May 29, 2009, 07:47 PM —  Zoho Corporation — 

Inevitable comparisons are made between the hugely enthusiastic developer response (including from us at Zoho) to Google Wave yesterday with the relatively tepid response to Microsoft's new search engine Bing. The real interesting contrast to us, as independent software developers, is the way developers responded to Silverlight as opposed to the reaction yesterday to Google Wave. Both Silverlight and Wave are aimed at taking the internet experience to the next level. To be perfectly honest, Silverlight is a great piece of technology. Google Wave, as yet, is not much more than a concept and an announcement.

It is easy to dismiss all this with, “Oh, the press just loves to hype everything Google and loves to hate Microsoft,” but that cannot explain why even competitors like us are willing to embrace Google's innovations, but stay away from perfectly good innovations from Microsoft, such as Silverlight?
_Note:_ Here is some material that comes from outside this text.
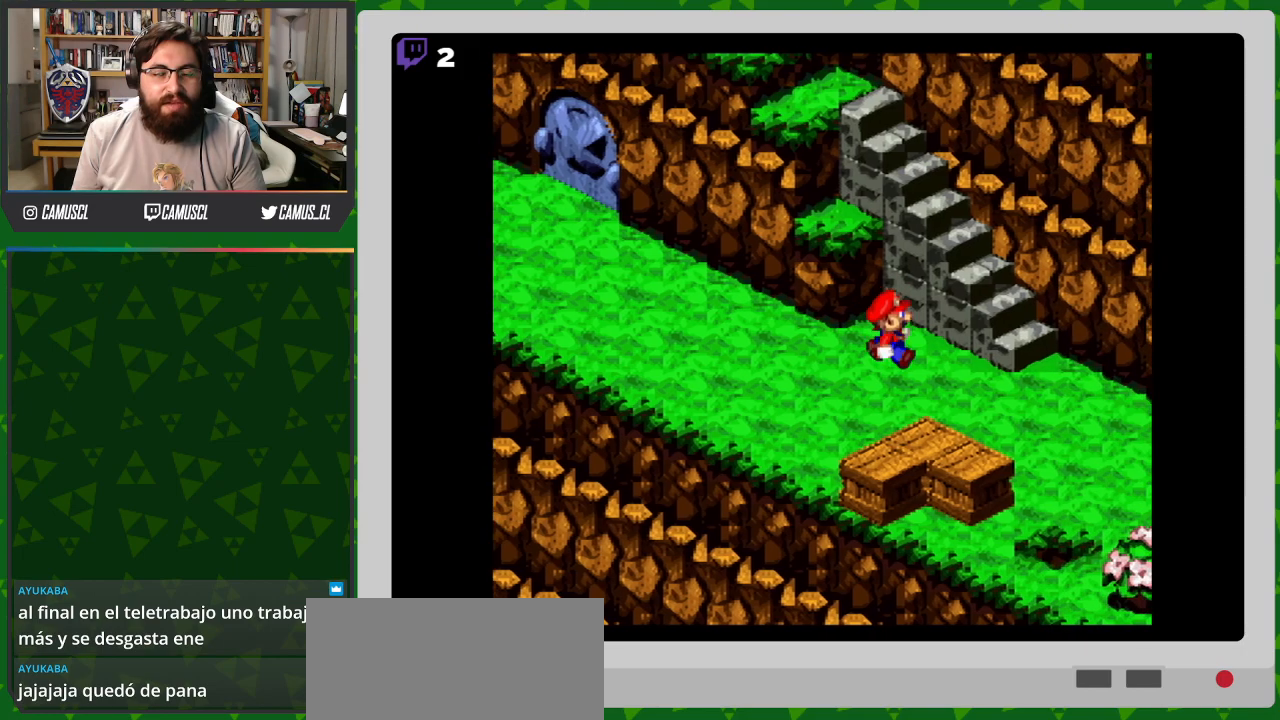
{"buttons": ["Y", "DPAD_RIGHT"], "events": []}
It comes down to one word: karma. Microsoft just has so much bad karma in this industry that I cannot imagine a company like us trusting them on much of anything. Take Silverlight: Microsoft pledged that they will always support Silverlight on Mac and Linux, and on browsers other than IE. Do you really, really believe their promise? Let's recap some ancient history here: Microsoft used to have IE for Solaris and even had a beta of IE for Linux. That was when IE was way behind Netscape and was trying to catch up. Once Netscape was safely vanquished, Microsoft's commitment to support IE on other platforms vanished. In fact, Microsoft intentionally pulled IE on other platforms, because it was clear to them that making the web experience suck on other platforms was a way to keep Windows firmly entrenched. I am glad they adopted that strategy, because that strategy eventually paved the way for Firefox (and Safari and Chrome ...), and together those browsers have rendered the operating system utterly irrelevant. Apple's resurgence — based on design prowess, not platform dominance — and Vista's failure have demonstrated that convincingly.
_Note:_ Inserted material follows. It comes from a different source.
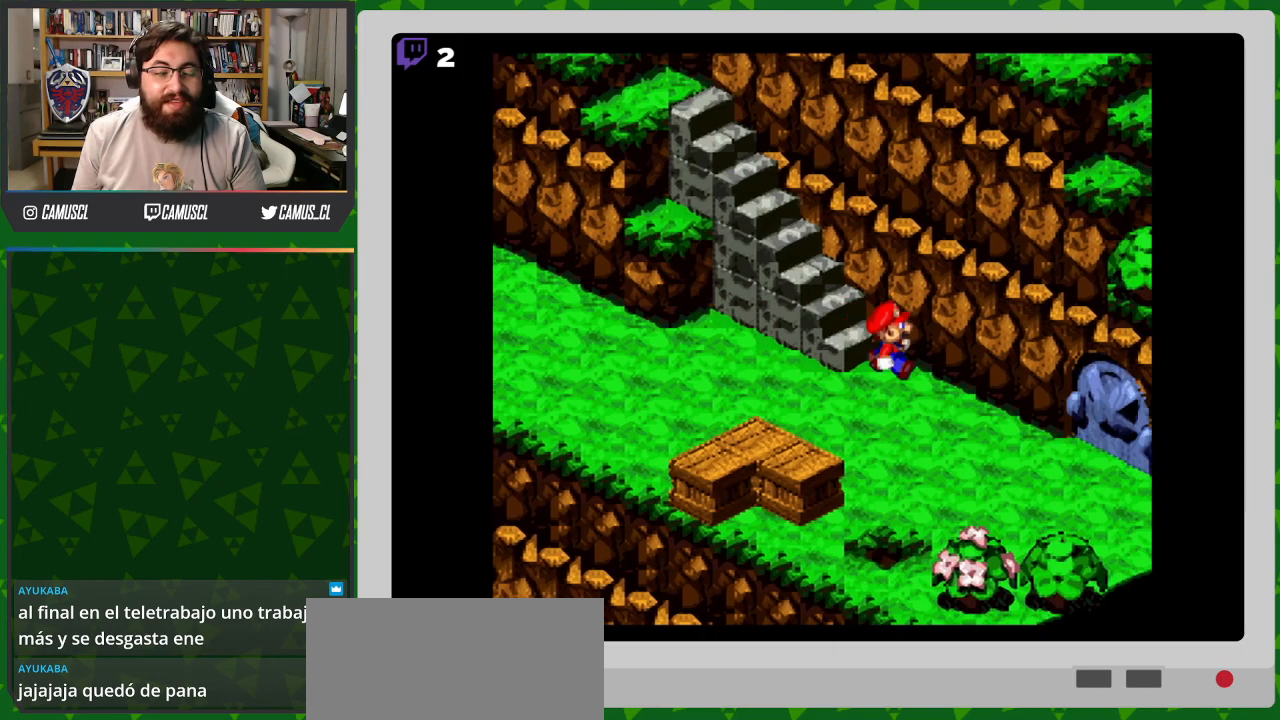
{"buttons": ["Y", "DPAD_RIGHT"], "events": []}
Let's try to imagine what a Google Silverlight would have been. It would have been a fully open source product from Google, with a very liberal open source license (BSD or Apache). It would have all the technical specifications published openly. They would pledge to have the Silverlight VM interoperate with JavaScript and HTML5. And a company like Zoho would have a ton of developers working on Google Silverlight-based applications by now — as opposed to having exactly ZERO developers working on Microsoft Silverlight. Please note that this has nothing to do with the technology: as I said before, I happen to agree that Silverlight is a great piece of technology.

What could Microsoft do to earn our trust? For starters, they could really support all the web standards on IE. IE is increasingly an embarrassment of a browser and a pain for developers to support.